• [Problem description]
Every line of the records below that holds the word "POST" should be copied out.

━━━━━━━━━━

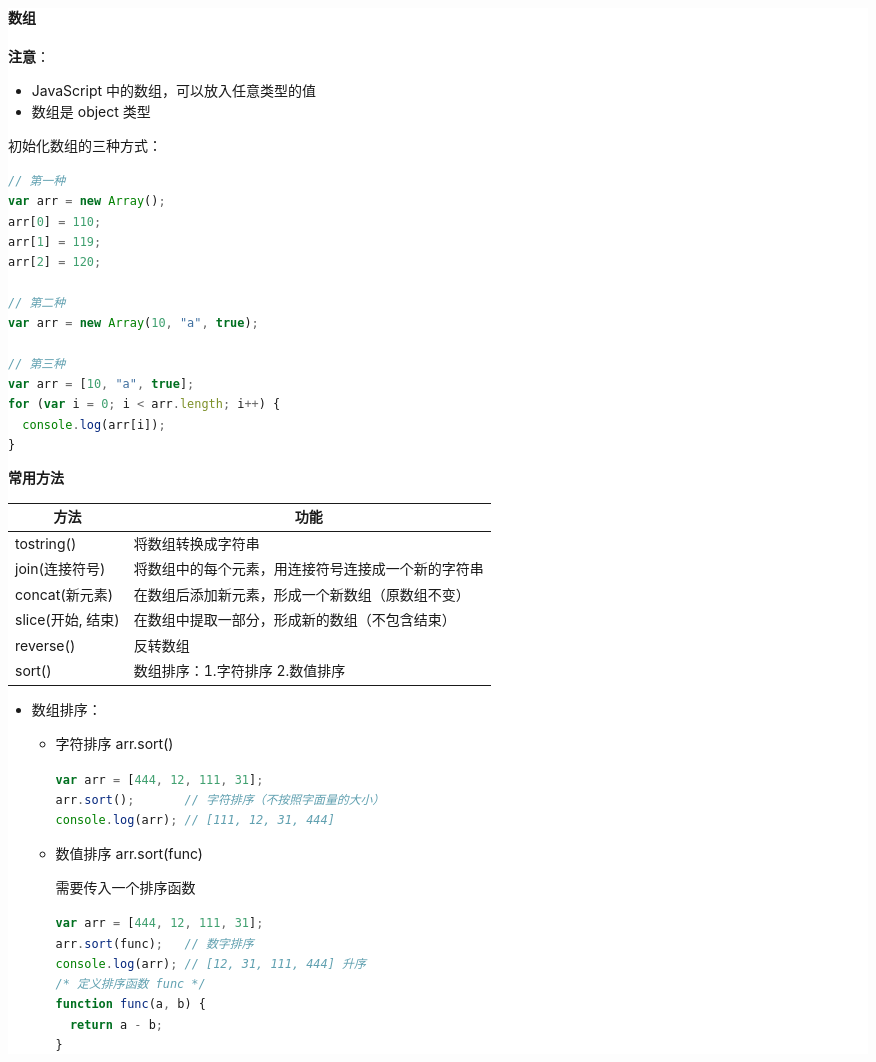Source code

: #### 数组

**注意**：

- JavaScript 中的数组，可以放入任意类型的值
- 数组是 object 类型

初始化数组的三种方式：

```js
// 第一种
var arr = new Array();
arr[0] = 110;
arr[1] = 119;
arr[2] = 120;

// 第二种
var arr = new Array(10, "a", true);

// 第三种
var arr = [10, "a", true];
for (var i = 0; i < arr.length; i++) {
  console.log(arr[i]);
}
```

**常用方法**

| 方法              | 功能                                               |
| ----------------- | -------------------------------------------------- |
| tostring()        | 将数组转换成字符串                                 |
| join(连接符号)    | 将数组中的每个元素，用连接符号连接成一个新的字符串 |
| concat(新元素)    | 在数组后添加新元素，形成一个新数组（原数组不变）   |
| slice(开始, 结束) | 在数组中提取一部分，形成新的数组（不包含结束）     |
| reverse()         | 反转数组                                           |
| sort()            | 数组排序：1.字符排序 2.数值排序                    |

- 数组排序：

  - 字符排序 arr.sort()

    ```js
    var arr = [444, 12, 111, 31];
    arr.sort();       // 字符排序（不按照字面量的大小）
    console.log(arr); // [111, 12, 31, 444]
    ```
  - 数值排序 arr.sort(func)

    需要传入一个排序函数

    ```js
    var arr = [444, 12, 111, 31];
    arr.sort(func);   // 数字排序
    console.log(arr); // [12, 31, 111, 444] 升序
    /* 定义排序函数 func */
    function func(a, b) {
      return a - b;
    }
    ```
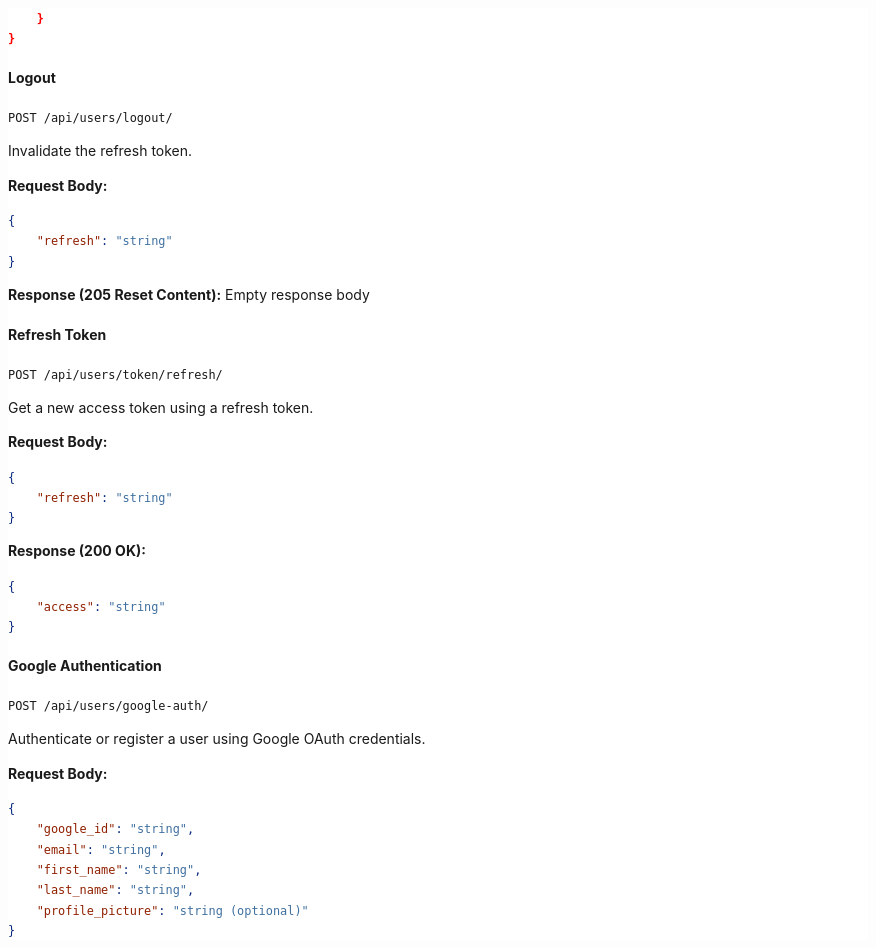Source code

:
 ```json
    }
}
```

#### Logout

```http
POST /api/users/logout/
```

Invalidate the refresh token.

**Request Body:**
```json
{
    "refresh": "string"
}
```

**Response (205 Reset Content):**
Empty response body

#### Refresh Token

```http
POST /api/users/token/refresh/
```

Get a new access token using a refresh token.

**Request Body:**
```json
{
    "refresh": "string"
}
```

**Response (200 OK):**
```json
{
    "access": "string"
}
```

#### Google Authentication

```http
POST /api/users/google-auth/
```

Authenticate or register a user using Google OAuth credentials.

**Request Body:**
```json
{
    "google_id": "string",
    "email": "string",
    "first_name": "string",
    "last_name": "string",
    "profile_picture": "string (optional)"
}
```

━━━━━━━━━━

• [Worked solution]
POST /api/users/logout/
POST /api/users/token/refresh/
POST /api/users/google-auth/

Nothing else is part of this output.